TASK ITEM: Bring together every line in the data that includes "building".

==============================

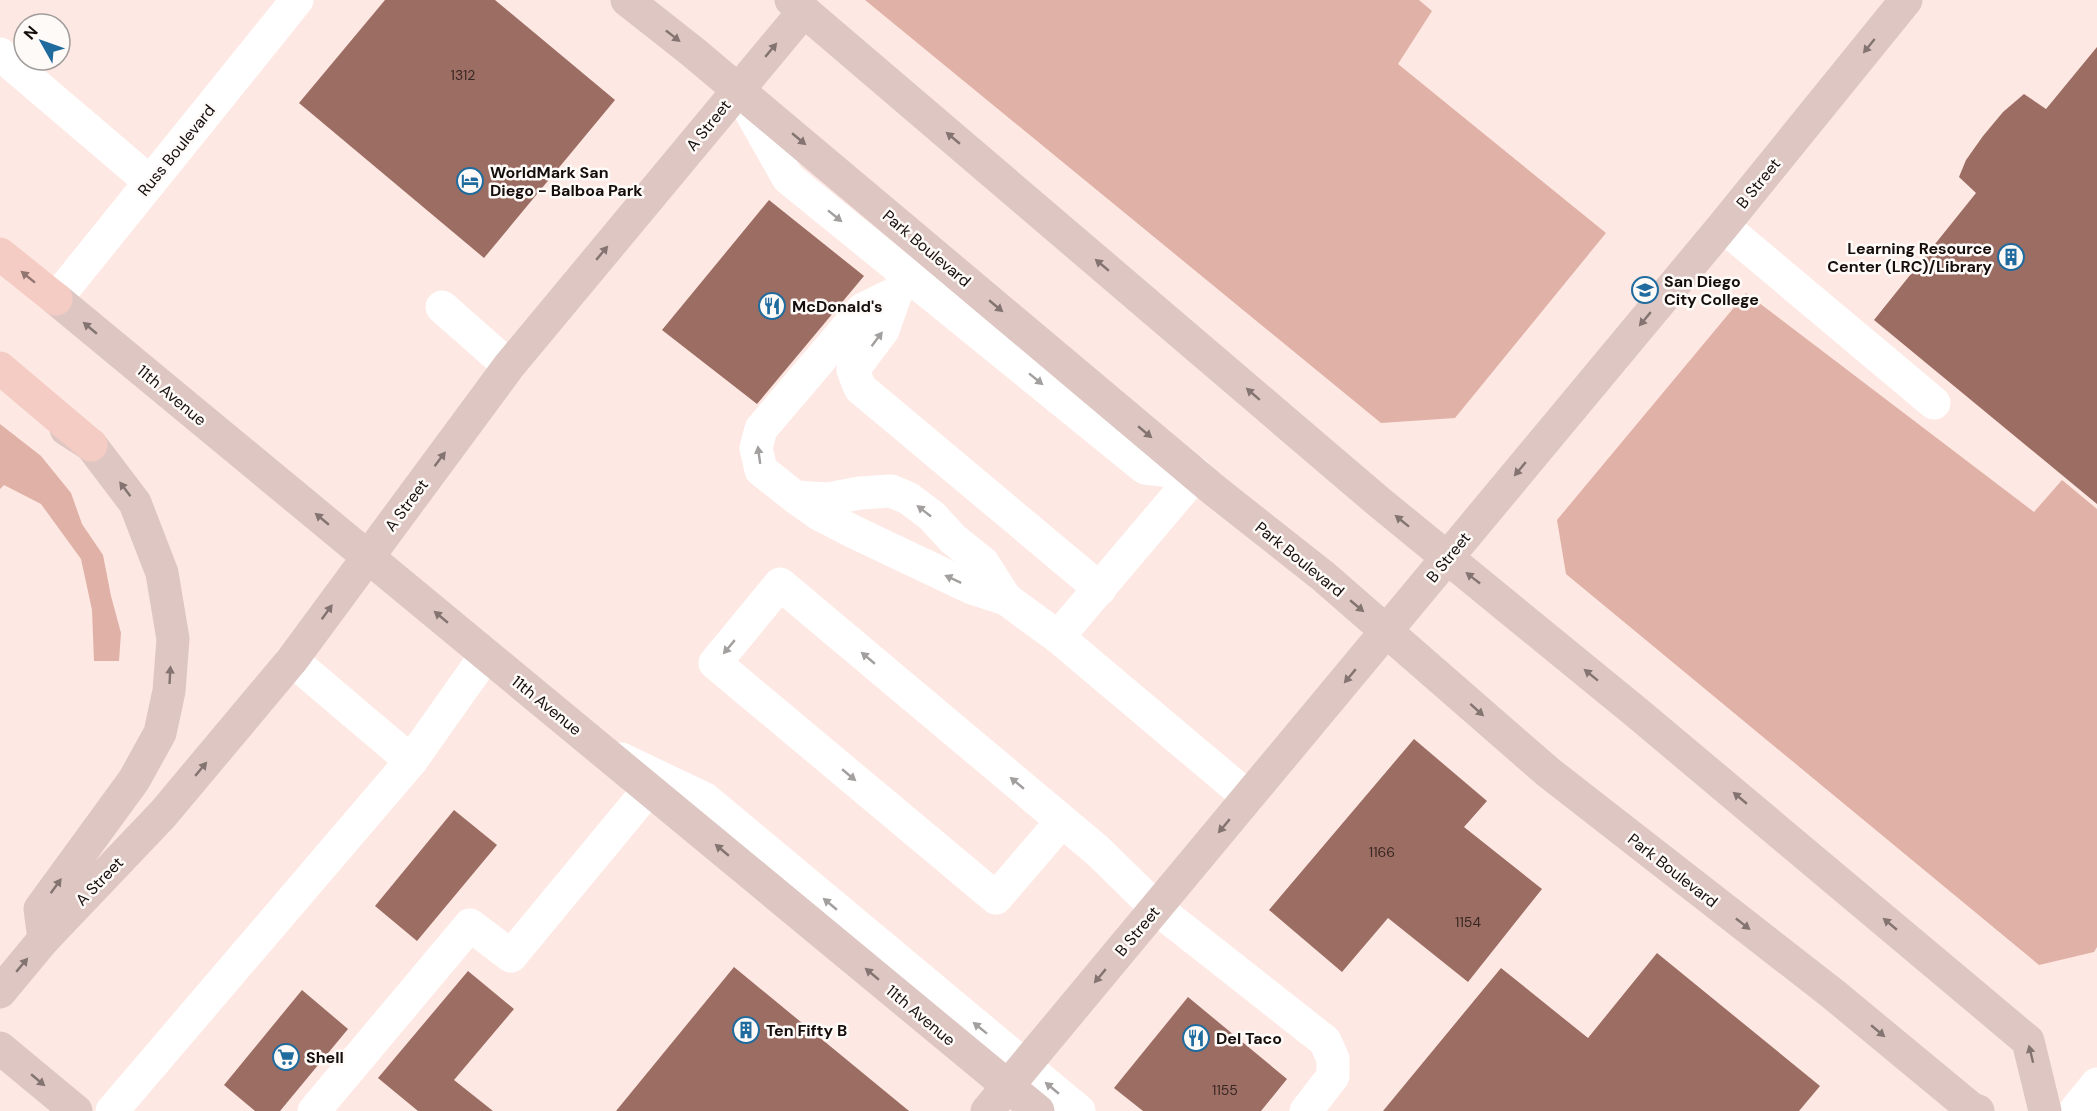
<svg xmlns="http://www.w3.org/2000/svg" width="2097" height="1111" viewBox="0 0 2097 1111" font-family="'DM Sans',sans-serif">
<style>
.green{fill:#e0b1a6}
.building{fill:#9c6d63}
.lines{fill:none;stroke-linecap:round;stroke-linejoin:round}
.minor{stroke:#fff;stroke-width:33}
.major{stroke:#dec7c3;stroke-width:33}
.highway{stroke:#f5ccc3;stroke-width:33}
.oneway{fill:#847471}
.oneway2{fill:#a29f9e}
.oneway3{fill:#917671}
.labels{text-anchor:middle;stroke-width:5;stroke-linejoin:round;paint-order:stroke}
.number-label{font-size:14px;fill:#382622}
.street-label{font-size:16px;fill:#160e0d;stroke:#fefaf8}
.poi-label{font-size:16px;font-weight:bold;fill:#160e0d;stroke:#fefaf8;text-anchor:start}
</style>
<rect width="100%" height="100%" fill="#fee8e3"/>
<g class="green">
<polygon points="865,0 1419,0 1432,11 1398,64 1606,233 1455,418 1381,423"/>
<polygon points="1746,293 2034,512 2062,480 2097,509 2097,947 2094,952 2039,965 1566,574 1557,520"/>
<polygon points="0,424 41,456 71,493 82,524 103,555 111,596 121,633 119,661 94,661 92,610 81,559 41,504 4,485 0,489"/>
</g>
<g class="building">
<polygon points="385,0 495,0 615,100 484,258 299,103"/>
<polygon points="2097,47 2097,504 1874,320 1976,193 1959,177 1966,160 1983,136 2003,112 2024,94 2046,109"/>
<polygon points="769,200 864,276 757,404 662,330"/>
<polygon points="1414,739 1487,801 1464,827 1542,889 1468,982 1388,918 1342,972 1269,910"/>
<polygon points="454,810 497,845 417,941 375,906"/>
<polygon points="1657,953 1820,1086 1799,1111 1383,1111 1501,968 1588,1038"/>
<polygon points="734,967 909,1111 616,1111"/>
<polygon points="468,971 514,1009 454,1080 493,1111 418,1111 378,1078"/>
<polygon points="302,990 348,1029 280,1111 255,1111 224,1085"/>
<polygon points="1188,997 1287,1079 1261,1111 1143,1111 1114,1088"/>
</g>
<g class="lines">
<g class="minor">
<polyline points="0,54 150,182"/>
<polyline points="740,93 788,178 1145,468 1196,474"/>
<polyline points="1723,226 1934,403"/>
<polyline points="903,284 896,293 883,330 853,370 860,388 1100,589"/>
<polyline points="896,293 863,309 761,429 756,448 761,470 795,497 819,514 854,532 972,588 1006,599 1058,637 1248,797"/>
<polyline points="56,299 297,0"/>
<polyline points="442,307 509,366"/>
<polyline points="795,497 828,499 860,493 891,491 908,498 932,516 953,539 983,563 1006,599"/>
<polyline points="1058,637 1196,474"/>
<polyline points="292,660 411,761"/>
<polyline points="621,759 705,799 1079,1111"/>
<polyline points="1062,821 996,898 715,663 780,584 1098,851 1156,908 1325,1041 1333,1059 1333,1076 1306,1111"/>
<polyline points="112,1111 411,761 486,655"/>
<polyline points="314,1111 470,925 511,956 649,789"/>
<polyline points="2075,1111 2097,1084"/>
</g>
<g class="major">
<polyline points="627,0 693,52 1214,490 1323,576 1548,772 1833,994 1972,1109 1978,1111"/>
<polyline points="791,0 1379,502 1636,712 2028,1041 2045,1111"/>
<polyline points="56,299 1038,1111"/>
<polyline points="44,939 40,909 134,780 160,733 169,691 173,639 162,573 135,503 91,445 66,429"/>
<polyline points="0,992 44,939 163,814 292,660 509,366 804,11"/>
<polyline points="0,1048 76,1111"/>
<polyline points="987,1111 1723,226 1906,0"/>
</g>
<g class="highway">
<polyline points="0,254 56,299"/>
<polyline points="0,368 91,445"/>
</g>
</g>
<defs><path id="oneway-solid" d="M-6-.8H1V-3.2L6.5 0L1 3.2V.8H-6Z" transform="scale(1.5)"/></defs>
<g class="oneway">
<use href="#oneway-solid" transform="translate(673 36) rotate(38)"/>
<use href="#oneway-solid" transform="translate(1869 46) rotate(129)"/>
<use href="#oneway-solid" transform="translate(771 50) rotate(-50)"/>
<use href="#oneway-solid" transform="translate(953 138) rotate(-140)"/>
<use href="#oneway-solid" transform="translate(799 139) rotate(40)"/>
<use href="#oneway-solid" transform="translate(602 253) rotate(-50)"/>
<use href="#oneway-solid" transform="translate(1102 265) rotate(-140)"/>
<use href="#oneway-solid" transform="translate(996 306) rotate(40)"/>
<use href="#oneway-solid" transform="translate(1645 319) rotate(130)"/>
<use href="#oneway-solid" transform="translate(90 328) rotate(-140)"/>
<use href="#oneway-solid" transform="translate(1253 394) rotate(-139)"/>
<use href="#oneway-solid" transform="translate(1145 432) rotate(40)"/>
<use href="#oneway-solid" transform="translate(440 459) rotate(-53)"/>
<use href="#oneway-solid" transform="translate(1520 469) rotate(130)"/>
<use href="#oneway-solid" transform="translate(125 489) rotate(-127)"/>
<use href="#oneway-solid" transform="translate(322 519) rotate(-140)"/>
<use href="#oneway-solid" transform="translate(1402 521) rotate(-141)"/>
<use href="#oneway-solid" transform="translate(1473 578) rotate(-142)"/>
<use href="#oneway-solid" transform="translate(1357 606) rotate(40)"/>
<use href="#oneway-solid" transform="translate(327 612) rotate(-54)"/>
<use href="#oneway-solid" transform="translate(441 617) rotate(-140)"/>
<use href="#oneway-solid" transform="translate(170 675) rotate(-87)"/>
<use href="#oneway-solid" transform="translate(1591 675) rotate(-141)"/>
<use href="#oneway-solid" transform="translate(1350 676) rotate(130)"/>
<use href="#oneway-solid" transform="translate(1477 710) rotate(42)"/>
<use href="#oneway-solid" transform="translate(201 769) rotate(-50)"/>
<use href="#oneway-solid" transform="translate(1740 798) rotate(-140)"/>
<use href="#oneway-solid" transform="translate(1224 826) rotate(130)"/>
<use href="#oneway-solid" transform="translate(722 850) rotate(-140)"/>
<use href="#oneway-solid" transform="translate(56 886) rotate(-54)"/>
<use href="#oneway-solid" transform="translate(1743 924) rotate(38)"/>
<use href="#oneway-solid" transform="translate(1890 924) rotate(-140)"/>
<use href="#oneway-solid" transform="translate(22 965) rotate(-50)"/>
<use href="#oneway-solid" transform="translate(872 974) rotate(-140)"/>
<use href="#oneway-solid" transform="translate(1100 976) rotate(130)"/>
<use href="#oneway-solid" transform="translate(1878 1031) rotate(40)"/>
<use href="#oneway-solid" transform="translate(2031 1054) rotate(-104)"/>
<use href="#oneway-solid" transform="translate(38 1080) rotate(40)"/>
</g>
<g class="oneway2">
<use href="#oneway-solid" transform="translate(835 216) rotate(39)"/>
<use href="#oneway-solid" transform="translate(877 339) rotate(-53)"/>
<use href="#oneway-solid" transform="translate(1036 379) rotate(39)"/>
<use href="#oneway-solid" transform="translate(759 455) rotate(-98)"/>
<use href="#oneway-solid" transform="translate(924 511) rotate(-142)"/>
<use href="#oneway-solid" transform="translate(953 579) rotate(-155)"/>
<use href="#oneway-solid" transform="translate(729 647) rotate(130)"/>
<use href="#oneway-solid" transform="translate(868 658) rotate(-140)"/>
<use href="#oneway-solid" transform="translate(849 775) rotate(40)"/>
<use href="#oneway-solid" transform="translate(1017 783) rotate(-140)"/>
<use href="#oneway-solid" transform="translate(830 904) rotate(-140)"/>
<use href="#oneway-solid" transform="translate(980 1028) rotate(-141)"/>
<use href="#oneway-solid" transform="translate(1052 1088) rotate(-140)"/>
</g>
<use class="oneway3" href="#oneway-solid" transform="translate(28 277) rotate(-141)"/>
<defs>
<symbol id="hotel-ring" viewBox="-11 -11 22 22"><circle r="9.5" fill="#fefaf8" stroke="#1f6b9e" stroke-width="1.5"/><path d="M-6-4.5h1.5V1H6V5H4.5V3h-9V5H-6ZM-4 0a1.8 1.8 0 1 1 3.6 0ZM.5 0V-2.5h3Q6-2.5 6 0Z" fill="#1f6b9e"/></symbol>
<symbol id="building-ring" viewBox="-11 -11 22 22"><circle r="9.5" fill="#fefaf8" stroke="#1f6b9e" stroke-width="1.5"/><path d="M-4-6H4V6H1V3H-1V6H-4ZM-2.5-4.3h1.7v1.8h-1.7ZM.8-4.3h1.7v1.8H.8ZM-2.5-1h1.7V.8h-1.7ZM.8-1h1.7V.8H.8Z" fill="#1f6b9e"/></symbol>
<symbol id="university-ring" viewBox="-11 -11 22 22"><circle r="9.5" fill="#fefaf8" stroke="#1f6b9e" stroke-width="1.5"/><path d="M0-5L7-2L0 1L-7-2ZM-4 1L0 2.5L4 1V4Q0 6-4 4Z" fill="#1f6b9e"/></symbol>
<symbol id="restaurant-ring" viewBox="-11 -11 22 22"><circle r="9.5" fill="#fefaf8" stroke="#1f6b9e" stroke-width="1.5"/><path d="M-5-6h1v4h1v-4h1v4h1v-4h1v5L-1.5 .5V6h-2V.5L-5-1ZM5-6V6H3V1.5H1.5Q1.5-4 5-6Z" fill="#1f6b9e"/></symbol>
<symbol id="supermarket-ring" viewBox="-11 -11 22 22"><circle r="9.5" fill="#fefaf8" stroke="#1f6b9e" stroke-width="1.5"/><path d="M-6-5.5h2.5l.6 2H6L4.5 2H-2.5L-4.4-4H-6ZM-1.5 3.2a1.3 1.3 0 1 0 .1 0ZM3 3.2a1.3 1.3 0 1 0 .1 0Z" fill="#1f6b9e"/></symbol>
</defs>
<g fill-rule="evenodd">
<use href="#hotel-ring" x="455" y="166" width="30" height="30"/>
<use href="#building-ring" x="1996" y="242" width="30" height="30"/>
<use href="#university-ring" x="1630" y="275" width="30" height="30"/>
<use href="#restaurant-ring" x="757" y="291" width="30" height="30"/>
<use href="#building-ring" x="731" y="1015" width="30" height="30"/>
<use href="#restaurant-ring" x="1181" y="1023" width="30" height="30"/>
<use href="#supermarket-ring" x="271" y="1042" width="30" height="30"/>
</g>
<g class="labels">
<g class="number-label">
<text x="463" y="80">1312</text>
<text x="1382" y="857">1166</text>
<text x="1468" y="927">1154</text>
<text x="1225" y="1095">1155</text>
</g>
<g class="street-label">
<text transform="translate(708 125) rotate(-51)" y="6">A Street</text>
<text transform="translate(176 150) rotate(-51)" y="6">Russ Boulevard</text>
<text transform="translate(1758 183) rotate(-51)" y="6">B Street</text>
<text transform="translate(927 248) rotate(40)" y="6">Park Boulevard</text>
<text transform="translate(172 395) rotate(40)" y="6">11th Avenue</text>
<text transform="translate(406 505) rotate(-53)" y="6">A Street</text>
<text transform="translate(1448 557) rotate(-51)" y="6">B Street</text>
<text transform="translate(1300 559) rotate(39)" y="6">Park Boulevard</text>
<text transform="translate(547 705) rotate(39)" y="6">11th Avenue</text>
<text transform="translate(1673 870) rotate(38)" y="6">Park Boulevard</text>
<text transform="translate(99 881) rotate(-46)" y="6">A Street</text>
<text transform="translate(1137 931) rotate(-50)" y="6">B Street</text>
<text transform="translate(921 1015) rotate(40)" y="6">11th Avenue</text>
</g>
<g class="poi-label">
<text x="490" y="178">WorldMark San<tspan x="490" dy="18">Diego - Balboa Park</tspan></text>
<text x="1992" y="254" text-anchor="end">Learning Resource<tspan x="1992" dy="18">Center (LRC)/Library</tspan></text>
<text x="1664" y="287">San Diego<tspan x="1664" dy="18">City College</tspan></text>
<text x="792" y="312">McDonald's</text>
<text x="766" y="1036">Ten Fifty B</text>
<text x="1216" y="1044">Del Taco</text>
<text x="306" y="1063">Shell</text>
</g>
</g>
<g transform="translate(42 42) rotate(310)"><circle r="28" fill="#fefaf8" stroke="#a19c9a" stroke-width="1.5"/>
<path d="M0-4.5L10 22L0 15L-10 22Z" fill="#1f6b9e"/>
<text y="-9" font-size="16" font-weight="bold" text-anchor="middle" fill="#160e0d">N</text>
</g>
</svg>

==============================

ANSWER:
.building{fill:#9c6d63}
<g class="building">
<symbol id="building-ring" viewBox="-11 -11 22 22"><circle r="9.5" fill="#fefaf8" stroke="#1f6b9e" stroke-width="1.5"/><path d="M-4-6H4V6H1V3H-1V6H-4ZM-2.5-4.3h1.7v1.8h-1.7ZM.8-4.3h1.7v1.8H.8ZM-2.5-1h1.7V.8h-1.7ZM.8-1h1.7V.8H.8Z" fill="#1f6b9e"/></symbol>
<use href="#building-ring" x="1996" y="242" width="30" height="30"/>
<use href="#building-ring" x="731" y="1015" width="30" height="30"/>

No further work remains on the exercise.